Hi,
We're sorry to announce that because of a faulty component upgrade yesterday, we've had to restore BigDB data that is about 10 hours old.
If you're affected by this rollback, need further assistance, have questions or similar, please contact us directly at info@player.io, and we'll work with you directly to resolve your issues and figure out compensation.
Sorry,
Player.IO.
Technical Details:
We're running part of BigDB on top of a piece of software called Cassandra. Yesterday we upgraded our Cassandra cluster to a newer version (cassandra is still very much under active development), ensured that everything worked correctly, and, as per our usual operations, we also closely monitored the system for the next few hours.

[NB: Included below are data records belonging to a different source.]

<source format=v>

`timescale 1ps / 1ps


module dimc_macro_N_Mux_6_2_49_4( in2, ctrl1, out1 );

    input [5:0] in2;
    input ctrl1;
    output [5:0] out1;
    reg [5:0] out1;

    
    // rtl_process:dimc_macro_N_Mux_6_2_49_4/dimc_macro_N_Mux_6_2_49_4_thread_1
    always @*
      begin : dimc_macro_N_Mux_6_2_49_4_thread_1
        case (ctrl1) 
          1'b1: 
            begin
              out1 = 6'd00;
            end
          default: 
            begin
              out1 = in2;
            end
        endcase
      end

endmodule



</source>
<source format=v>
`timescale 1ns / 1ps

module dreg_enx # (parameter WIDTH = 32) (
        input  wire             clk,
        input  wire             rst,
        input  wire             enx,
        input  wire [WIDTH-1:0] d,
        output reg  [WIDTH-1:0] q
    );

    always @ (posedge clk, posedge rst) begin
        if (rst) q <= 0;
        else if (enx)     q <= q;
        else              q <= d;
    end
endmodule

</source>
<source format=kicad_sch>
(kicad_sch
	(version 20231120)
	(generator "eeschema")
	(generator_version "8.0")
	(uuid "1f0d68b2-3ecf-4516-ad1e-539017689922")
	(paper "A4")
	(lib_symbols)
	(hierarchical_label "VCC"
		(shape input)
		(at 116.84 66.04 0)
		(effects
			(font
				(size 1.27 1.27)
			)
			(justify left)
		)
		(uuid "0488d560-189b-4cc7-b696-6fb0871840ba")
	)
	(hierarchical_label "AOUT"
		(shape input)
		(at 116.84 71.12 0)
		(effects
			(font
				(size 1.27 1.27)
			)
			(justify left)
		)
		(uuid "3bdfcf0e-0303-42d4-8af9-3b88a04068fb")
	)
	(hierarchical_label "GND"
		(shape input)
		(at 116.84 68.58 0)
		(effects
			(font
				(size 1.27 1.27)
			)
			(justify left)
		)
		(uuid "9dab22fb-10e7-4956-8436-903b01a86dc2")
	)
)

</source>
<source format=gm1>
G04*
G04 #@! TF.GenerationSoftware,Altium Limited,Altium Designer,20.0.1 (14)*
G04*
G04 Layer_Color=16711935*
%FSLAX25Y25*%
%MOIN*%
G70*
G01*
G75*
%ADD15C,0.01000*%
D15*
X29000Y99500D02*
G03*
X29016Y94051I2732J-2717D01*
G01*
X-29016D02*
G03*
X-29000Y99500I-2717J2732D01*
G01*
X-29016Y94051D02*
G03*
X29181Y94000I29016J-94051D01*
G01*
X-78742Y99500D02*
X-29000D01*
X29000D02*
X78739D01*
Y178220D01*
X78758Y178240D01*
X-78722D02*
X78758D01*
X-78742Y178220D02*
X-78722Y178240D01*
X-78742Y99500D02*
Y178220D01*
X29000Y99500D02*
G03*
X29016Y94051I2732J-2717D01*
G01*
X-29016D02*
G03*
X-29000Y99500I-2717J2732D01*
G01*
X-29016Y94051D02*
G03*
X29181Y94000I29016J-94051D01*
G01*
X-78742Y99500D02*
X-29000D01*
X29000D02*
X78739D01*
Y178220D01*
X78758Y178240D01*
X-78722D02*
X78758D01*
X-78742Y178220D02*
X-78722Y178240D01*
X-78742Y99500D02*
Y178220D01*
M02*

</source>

However, what we didn't realize was that our Cassandra upgrade left the cluster in a slowly deteriorating state, causing it to silently fail more and more until it finally died completely. Upon identifying the issue, we were faced with a tough question: Do we try and fix the upgraded version of Cassandra, and hopefully saving most of the data, or do we rollback to the previous version along with the database backup we took around 10 hours ago, thus restoring systems to known working state but losing some data? After discussing various ways we might try to fix the upgraded version, we decided that since some data had already been lost, and since there were so many unknowns, the best solution would be to rollback to the old cluster with the latest backup.

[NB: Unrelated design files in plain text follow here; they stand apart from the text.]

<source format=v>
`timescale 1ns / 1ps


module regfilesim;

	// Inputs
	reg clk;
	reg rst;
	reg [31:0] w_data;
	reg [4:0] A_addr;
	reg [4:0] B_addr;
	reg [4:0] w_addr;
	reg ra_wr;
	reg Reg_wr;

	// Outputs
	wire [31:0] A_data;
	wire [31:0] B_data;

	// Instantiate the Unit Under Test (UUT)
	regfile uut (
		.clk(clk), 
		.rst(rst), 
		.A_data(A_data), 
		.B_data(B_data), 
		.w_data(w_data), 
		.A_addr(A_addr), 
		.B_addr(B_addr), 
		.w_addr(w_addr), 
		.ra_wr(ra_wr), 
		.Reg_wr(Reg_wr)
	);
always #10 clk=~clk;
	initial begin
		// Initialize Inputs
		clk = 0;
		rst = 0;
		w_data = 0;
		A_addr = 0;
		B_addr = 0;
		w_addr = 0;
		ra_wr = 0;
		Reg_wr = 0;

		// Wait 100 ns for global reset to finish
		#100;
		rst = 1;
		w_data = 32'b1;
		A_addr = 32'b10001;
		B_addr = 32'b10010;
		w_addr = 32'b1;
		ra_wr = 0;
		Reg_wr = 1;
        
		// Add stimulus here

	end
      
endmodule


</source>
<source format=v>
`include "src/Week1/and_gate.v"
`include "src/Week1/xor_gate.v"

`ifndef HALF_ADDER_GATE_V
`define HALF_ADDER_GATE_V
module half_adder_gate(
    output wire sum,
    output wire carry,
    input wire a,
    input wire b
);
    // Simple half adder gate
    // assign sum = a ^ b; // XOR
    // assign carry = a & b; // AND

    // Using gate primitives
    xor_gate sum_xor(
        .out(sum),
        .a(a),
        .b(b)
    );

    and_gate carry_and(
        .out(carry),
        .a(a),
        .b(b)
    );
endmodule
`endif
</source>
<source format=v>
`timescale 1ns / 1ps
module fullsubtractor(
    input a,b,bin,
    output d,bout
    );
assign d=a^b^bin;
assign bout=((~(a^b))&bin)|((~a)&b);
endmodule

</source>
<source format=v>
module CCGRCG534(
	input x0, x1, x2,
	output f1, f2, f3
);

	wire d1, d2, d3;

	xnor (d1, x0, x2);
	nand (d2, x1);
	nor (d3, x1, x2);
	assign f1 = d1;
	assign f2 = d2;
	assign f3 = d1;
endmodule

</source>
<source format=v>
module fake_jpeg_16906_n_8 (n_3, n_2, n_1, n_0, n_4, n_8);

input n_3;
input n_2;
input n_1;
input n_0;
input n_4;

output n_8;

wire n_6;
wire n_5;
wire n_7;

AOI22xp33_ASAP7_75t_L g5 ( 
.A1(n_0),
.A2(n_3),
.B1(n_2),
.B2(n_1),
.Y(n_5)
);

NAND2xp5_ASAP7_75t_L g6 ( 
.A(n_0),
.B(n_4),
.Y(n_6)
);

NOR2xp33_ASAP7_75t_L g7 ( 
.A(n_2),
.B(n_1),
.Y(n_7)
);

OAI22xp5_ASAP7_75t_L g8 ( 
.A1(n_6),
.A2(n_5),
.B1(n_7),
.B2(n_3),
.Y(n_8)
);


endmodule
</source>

How we're going to prevent this type of issue in the future:
We did extensive testing of the new Cassandra cluster in closed environment, including performing a test upgrade on a complete replica of the live cluster. However, since the problem manifested itself slowly and over many hours, that testing didn't identify the problem.
In the future, we'll be adapting an approach where we perform shadow writes from our live systems to a test cluster running the newer version, until we know that the new version is stable enough for our usage.